Przypadek Lackiego nie należy niestety do odosobnionych, ale to właśnie jedna z tych historii, które najmocniej chwytają mnie za serce i spędzają sen z powiek.
Dwuletni psiak, rozpieszczony, ukochany, od szczeniaka otoczony czułą i troskliwą opieką swojej Pani… Starszej Pani, która nie jest w stanie dłużej się nim opiekować…
To właśnie takie pieski najtrudniej znoszą schronisko. Nie potrafią zrozumieć, co się stało. Nie wiedzą, co to kraty i zimna buda, załamują się, wycofują, pozbawione nadziei i zdezorientowane tęsknią za dotykiem ludzkiej ręki, człowieczym ciepłem…
Uratujmy Lackiego przed takim losem! Sprawmy, aby utrata ukochanej osoby nie wiązała się dla niego z utratą wszystkiego co ma, czyli wiary w ludzi, radości i młodości.
Zawsze myślałąm, że największą sztuką jest znalezienie bezpiecznego kąta dla takiego psiaka, a pieniądze jakoś się znajdą… Tym razem jest inaczej… Małopolskiej Organizacji na Rzecz Natury udało się znaleźć miejsce w idealnym dla niego hoteliku, właściwie „po kosztach”, ale nie stać jej na jego utrzymanie. Podobnie, jak na kastrację, która jest konieczna.
Lacki jest pieskiem wymagającym pracy, ze skłonnością do dominacji.

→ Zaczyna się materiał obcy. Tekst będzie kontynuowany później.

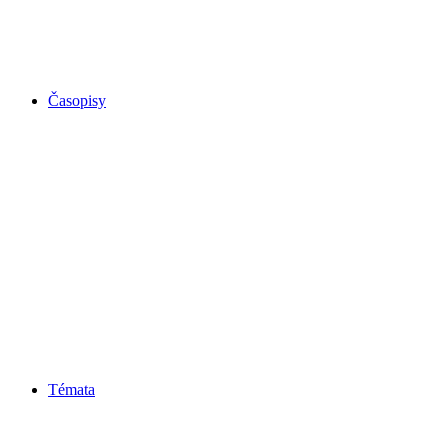
Časopisy
Témata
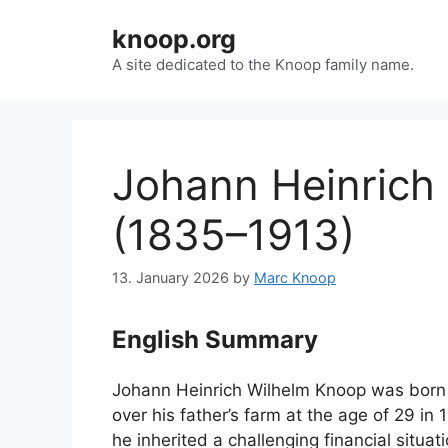
Skip
knoop.org
to
content
A site dedicated to the Knoop family name.
Johann Heinrich
(1835–1913)
13. January 2026
by
Marc Knoop
English Summary
Johann Heinrich Wilhelm Knoop was born
over his father’s farm at the age of 29 in 
he inherited a challenging financial situa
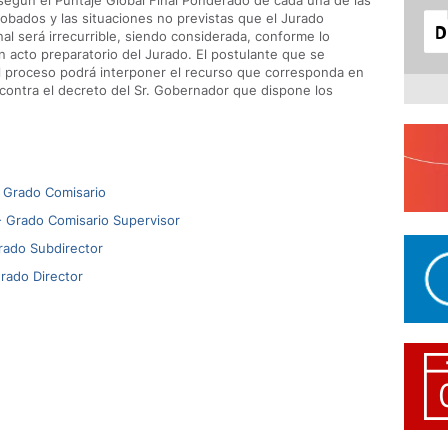
según el Puntaje Global Final Ponderado de cada una de las
robados y las situaciones no previstas que el Jurado
nal será irrecurrible, siendo considerada, conforme lo
 acto preparatorio del Jurado. El postulante que se
el proceso podrá interponer el recurso que corresponda en
contra el decreto del Sr. Gobernador que dispone los
- Grado Comisario
- Grado Comisario Supervisor
rado Subdirector
rado Director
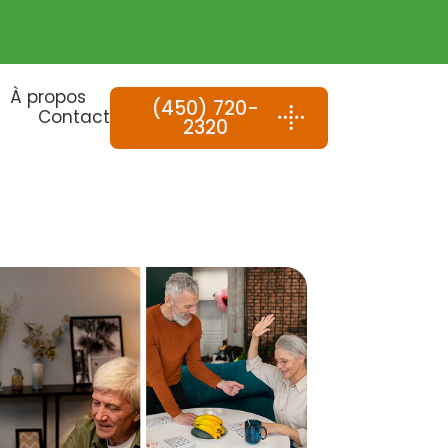
À propos
(450) 720-
Contact
2320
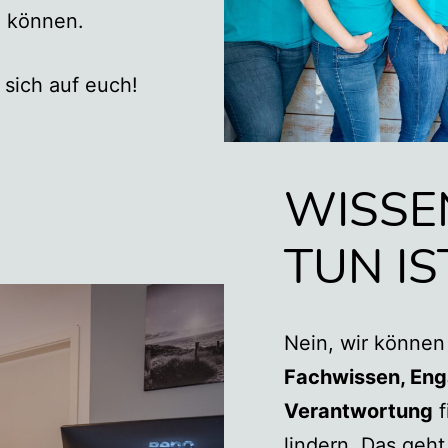
n können.
 sich auf euch!
WISSE
TUN IS
Nein, wir können
Fachwissen, Eng
Verantwortung
f
lindern. Das geh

W miejscu, w którym MORN chce go umieścić będzie miał nieustanną pomoc szkoleniowca, która przynajmniej w pierwszym miesiącu będzie dla niego ZBAWIENNA! Po tym czasie MORN przeniesie go do domu tymczasowego, jeżeli uda się taki znaleźć, lub do domu stałego, jeżeli cudem uda się znaleźć go tak szybko! Jednak teraz musimy jak najszybciej uzbierać 360 zł na hotelik i 200 zł na kastrację.
BŁAGAM! Niech szanse Lackiego na normalne życie nie rozbiją się o pieniądze!!! Pomóżmy MORN uratować jego świat!!!